Prison in Kansas, U.S.

Hutchinson Correctional Facility (HCF) is a state prison operated by the Kansas Department of Corrections located in Hutchinson, Kansas, United States.

The prison was originally known as the Kansas State Industrial Reformatory (KSIR) and designed to house younger offenders. Construction on KSIR began in 1885, but delays prevented completion of the facility, which would not begin housing inmates until 1895. The name of the facility was changed to Hutchinson Correctional Facility in 1990, and today the prison houses an average of 1,830 inmates.

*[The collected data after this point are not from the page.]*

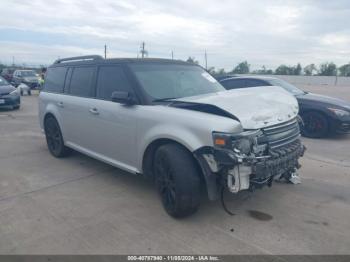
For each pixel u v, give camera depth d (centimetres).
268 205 386
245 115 318
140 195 420
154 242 308
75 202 398
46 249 297
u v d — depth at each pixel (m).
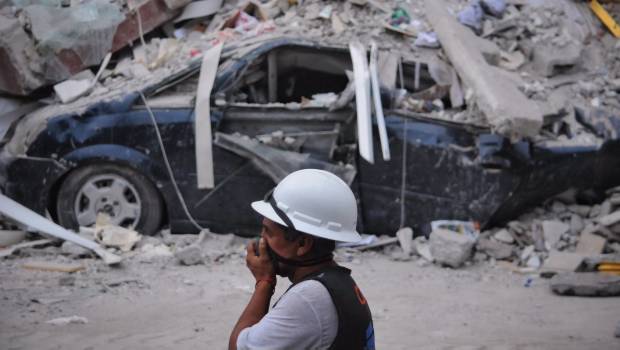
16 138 8.53
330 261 2.57
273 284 2.59
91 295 6.57
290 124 8.29
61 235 8.01
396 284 7.35
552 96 8.86
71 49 9.00
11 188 8.45
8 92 8.87
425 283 7.43
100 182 8.46
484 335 5.78
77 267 7.39
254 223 8.37
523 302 6.88
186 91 8.45
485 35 9.55
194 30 9.73
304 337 2.38
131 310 6.16
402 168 8.36
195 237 8.33
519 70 9.27
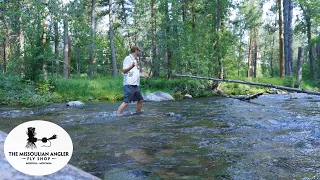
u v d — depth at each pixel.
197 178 2.31
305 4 28.23
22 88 11.71
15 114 6.63
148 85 17.41
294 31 37.28
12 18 12.62
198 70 16.64
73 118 5.72
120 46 33.03
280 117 5.71
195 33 18.28
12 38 16.52
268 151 3.14
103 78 19.31
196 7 21.36
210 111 7.01
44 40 16.94
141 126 4.72
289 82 21.03
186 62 17.31
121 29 32.12
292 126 4.64
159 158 2.88
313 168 2.55
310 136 3.87
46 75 15.76
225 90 17.16
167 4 18.78
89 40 22.08
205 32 18.20
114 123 5.03
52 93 13.40
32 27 14.65
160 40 18.58
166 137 3.84
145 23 23.80
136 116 6.00
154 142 3.56
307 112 6.59
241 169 2.54
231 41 18.42
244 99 5.41
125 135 3.97
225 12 21.25
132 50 6.60
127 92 6.54
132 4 28.41
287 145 3.40
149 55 20.05
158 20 21.36
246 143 3.51
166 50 19.30
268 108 7.63
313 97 12.37
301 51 13.81
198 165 2.65
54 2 15.59
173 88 16.72
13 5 12.11
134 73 6.62
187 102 10.50
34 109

Low security inmates at HCF have the opportunity to work on several projects such as highway maintenance, cleanup and maintenance at the annual state fair, assisting various public works departments of the city of Hutchinson and maintenance at Cheney State Park. The prison also offers the Kansas Wild Horse Program, which trains wild horses taken from land operated by the Bureau of Land Management.

==Notable inmates==
- Israel Mireles: Convicted of murdering internet model Emily Sander.
- Adam Purinton: Perpetrator of the 2017 Olathe shooting in which he murdered Srinivas Kuchibhotla, and injured two others.
- Scott Roeder: Convicted of murder for shooting Dr. George Tiller on May 31, 2009.
- Henry Lee Moore: Suspected serial killer, served a year at Hutchinson in 1910–11 for forgery.